Don’t be surprised if the Christian left and progressives respond with the same siege mentality, some of which we are already seeing. What this means is that when Wright is connected to extreme statements of black liberation theology, people on the left will tend to filter out the most extreme elements and see any criticism of liberation theology as the typical response of the privileged and the majority...
Morley Winograd and Michael D. Hais say what the Yale political scene confirms, which is that the generation of liberals just now coming of age thinks of itself as post-race, post-gender, and post-class. To their way of thinking, these old divisions were only ever constructs of a regime we have since transcended and shouldn’t matter anymore. They’re the sort of people who say things like this:
Wright made these comments after racially discriminatory policies had been abolished- whatever the lingering realities of racism in society, they are not the official position of the US government as they were in [Frederick] Douglass’ case.Show’s over! Nothing to see here! Racism’s all over bar the shouting!

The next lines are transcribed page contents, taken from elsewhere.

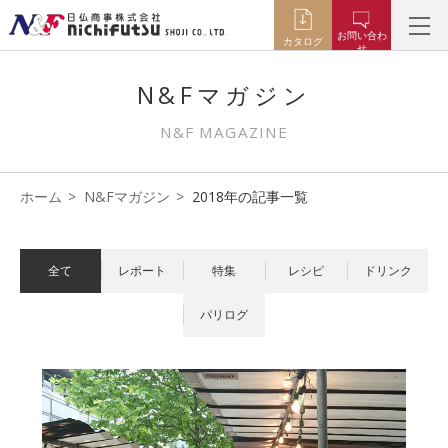
お問い合わ
カタログ
せ
N&Fマガジン
N&F MAGAZINE
ホーム
N&Fマガジン
2018年の記事一覧
全て
レポート
特集
レシピ
ドリンク
パリログ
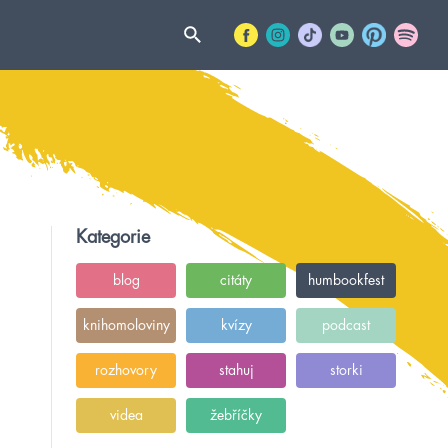
Kategorie
blog
citáty
humbookfest
knihomoloviny
kvízy
podcast
rozhovory
stahuj
storki
videa
žebříčky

One party in the Yale Political Union has the excellent tradition of asking everyone who runs for YPU elected office "How has your class background has shaped your political beliefs?" Occasionally, someone will answer, “It hasn’t.” As far as I know, no candidate from the Party of the Right ever has, because most POR members know as well as the Liberal Party that not caring about class when you decide whom to hire or whom to marry doesn’t make class not matter. The same goes for race.
The conservatives I tend to like best are ones who agree with leftists (as opposed to liberals, if I can abuse the two terms for this post’s purposes) that race is not something to be transcended but something to be accepted, dealt with, and occasionally celebrated. If the liberals-like-MLK/leftists-like-Malcolm-X dichotomy is too crude, this might be nearer to what I mean: conservatives reject Kwanzaa; white leftists like it; white liberals celebrate it themselves. Martin Luther King might have been pleased by the sight of a bunch of white students at Ligon Junior High lighting the ujima candle and thinking that Kwanzaa is about universal values like collectivized farming and not about anything specific to black culture at all, but Malcolm X would have been appalled at our presumption. Traditionalists and leftists might disagree on the best way for America to get past racism, but neither one is silly enough to believe, as many liberals do, that the best way to eliminate racism is to eliminate race.
As Diana Butler Bass points out, putting Reverend Wright’s remarks within the tradition of black rhetoric rather than white homiletics makes his sermons less like “God Hates Fags” and more like "The Ballot or the Bullet,” which is to say potentially defensible (by someone other than me, that is) or, at the very least, not indicative of insanity. It also reveals why the liberals who cherish post-racial fantasies will be turned off by them anyway.